How Neoliberalism turned the Economic Aspirations of Liberalism Upside Down

 

This event is free and open to the public, but please register to attend here

 

Abstract: Before the Industrial Revolution, liberals advanced ideals of private property and free markets explicitly designed to vindicate the claims of workers against passive private property owners.  Today, neoliberal policymakers, purportedly invoking the same liberal ideals, place the interests of capital owners ahead of the interests of workers.  I discuss why this reversal took place, expose the contradictions in neoliberal ideology, and make sense of the current "populist" political crises facing modern Western liberal democracy by showing how they arise from these contradictions.
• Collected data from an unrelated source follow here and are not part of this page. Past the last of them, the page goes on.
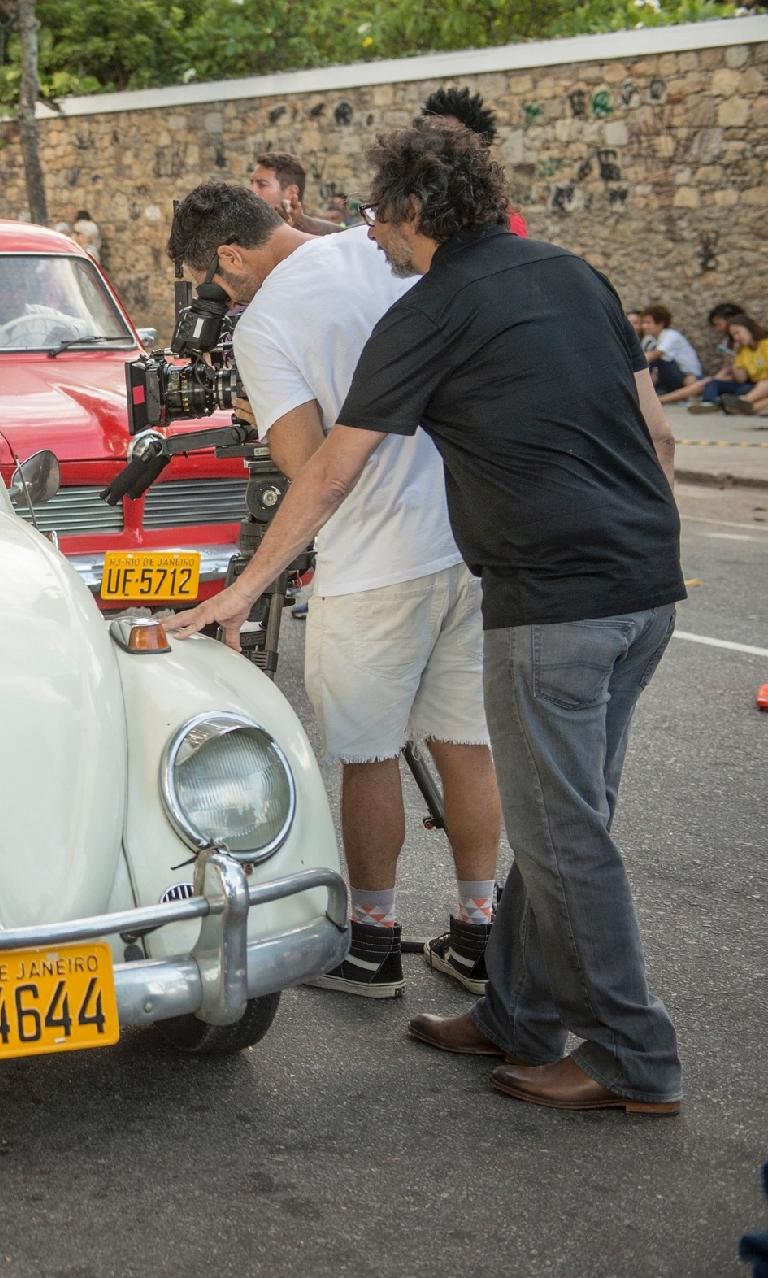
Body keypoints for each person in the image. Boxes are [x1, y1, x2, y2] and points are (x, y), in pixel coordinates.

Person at [169, 117, 684, 1116]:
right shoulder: (573, 272)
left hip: (552, 603)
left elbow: (325, 474)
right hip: (642, 589)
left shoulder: (432, 307)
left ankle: (635, 1056)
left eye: (379, 220)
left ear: (413, 212)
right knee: (557, 823)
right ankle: (519, 1017)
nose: (371, 238)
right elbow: (658, 434)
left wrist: (239, 590)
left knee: (568, 840)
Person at [165, 183, 503, 998]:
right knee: (466, 743)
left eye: (217, 282)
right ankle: (477, 931)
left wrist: (257, 409)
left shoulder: (269, 319)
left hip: (376, 559)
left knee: (366, 751)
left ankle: (373, 943)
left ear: (230, 255)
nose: (223, 296)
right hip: (469, 534)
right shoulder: (381, 249)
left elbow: (308, 466)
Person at [420, 87, 529, 236]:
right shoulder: (407, 207)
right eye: (429, 136)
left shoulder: (504, 220)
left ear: (477, 148)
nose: (435, 147)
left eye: (448, 138)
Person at [663, 303, 746, 405]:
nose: (717, 329)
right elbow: (726, 368)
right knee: (706, 383)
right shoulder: (727, 342)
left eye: (719, 324)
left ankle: (662, 400)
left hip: (742, 379)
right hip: (730, 377)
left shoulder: (745, 341)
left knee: (704, 383)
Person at [688, 313, 768, 414]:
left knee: (765, 383)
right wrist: (735, 354)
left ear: (749, 329)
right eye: (733, 335)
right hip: (752, 386)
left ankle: (743, 403)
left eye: (738, 333)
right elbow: (741, 378)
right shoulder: (742, 350)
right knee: (713, 383)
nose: (736, 338)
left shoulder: (765, 344)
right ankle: (708, 404)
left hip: (764, 385)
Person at [249, 153, 341, 235]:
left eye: (262, 184)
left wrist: (300, 221)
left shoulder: (326, 241)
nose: (252, 190)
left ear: (291, 192)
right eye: (251, 183)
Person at [636, 305, 702, 394]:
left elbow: (655, 354)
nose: (644, 326)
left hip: (688, 376)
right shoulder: (651, 339)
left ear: (661, 323)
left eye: (648, 323)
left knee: (655, 360)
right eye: (643, 323)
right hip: (672, 375)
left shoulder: (670, 335)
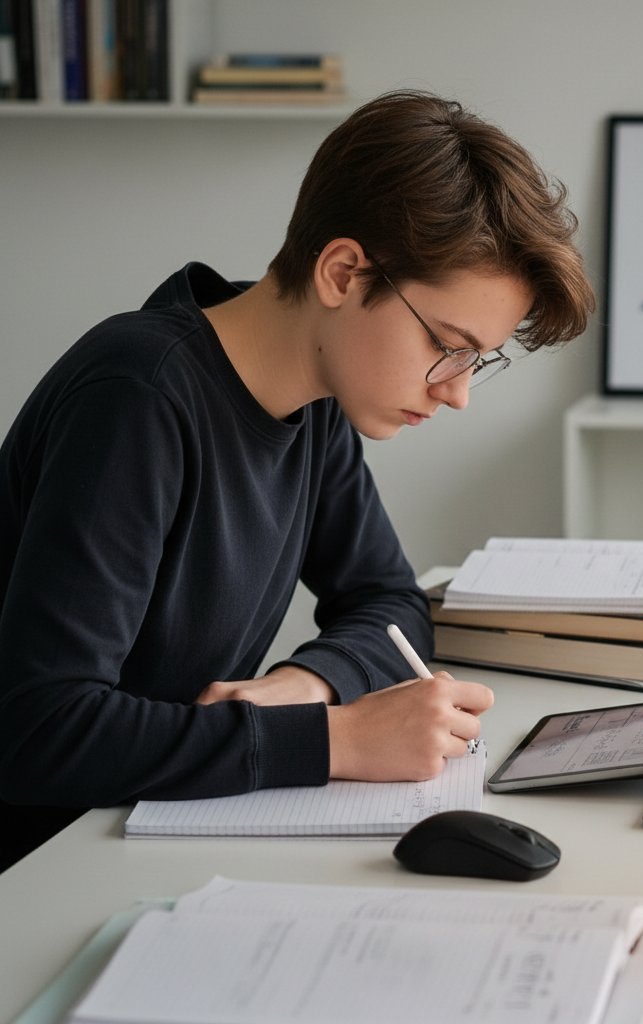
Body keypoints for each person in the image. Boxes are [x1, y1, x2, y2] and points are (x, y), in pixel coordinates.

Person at [0, 90, 595, 870]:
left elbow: (389, 604)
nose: (457, 392)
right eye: (447, 346)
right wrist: (336, 739)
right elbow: (40, 732)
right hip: (42, 869)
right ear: (343, 273)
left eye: (477, 360)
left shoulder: (314, 405)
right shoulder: (138, 398)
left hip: (139, 838)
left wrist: (308, 683)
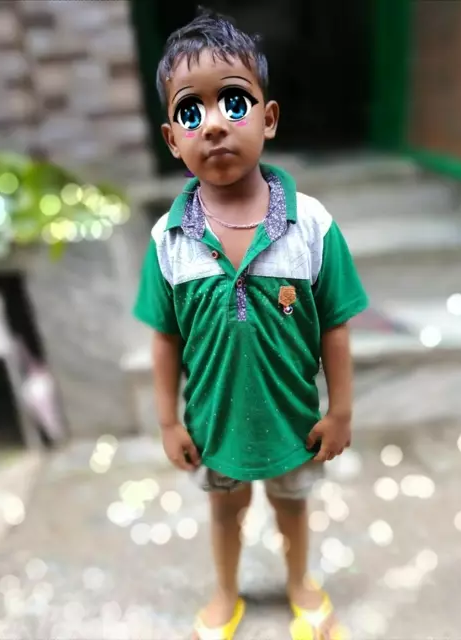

Professor Elizabeth Anderson is Arthur F. Thurnau Professor and John Dewey Distinguished University Professor of Philosophy and Women's Studies at the University of Michigan. Earlier this summer she was named a Progress Medal Laureate by the Society for Progress. She teaches courses in ethics, social and political philosophy, political economy, philosophy of the social sciences, and feminist theory. Her research focuses on democratic theory, equality in political philosophy and American law, racial integration, the ethical limits of markets, theories of value and rational choice (alternatives to consequentialism and economic theories of rational choice), the philosophies of John Stuart Mill and John Dewey, social epistemology, and feminist epistemology and philosophy of science.  Professor Anderson is currently working on the history of egalitarianism, with a special focus on the social epistemology of moral learning, taking the history of abolitionism as a central case study. She designed and was the first Director of the Program in Philosophy, Politics, and Economics.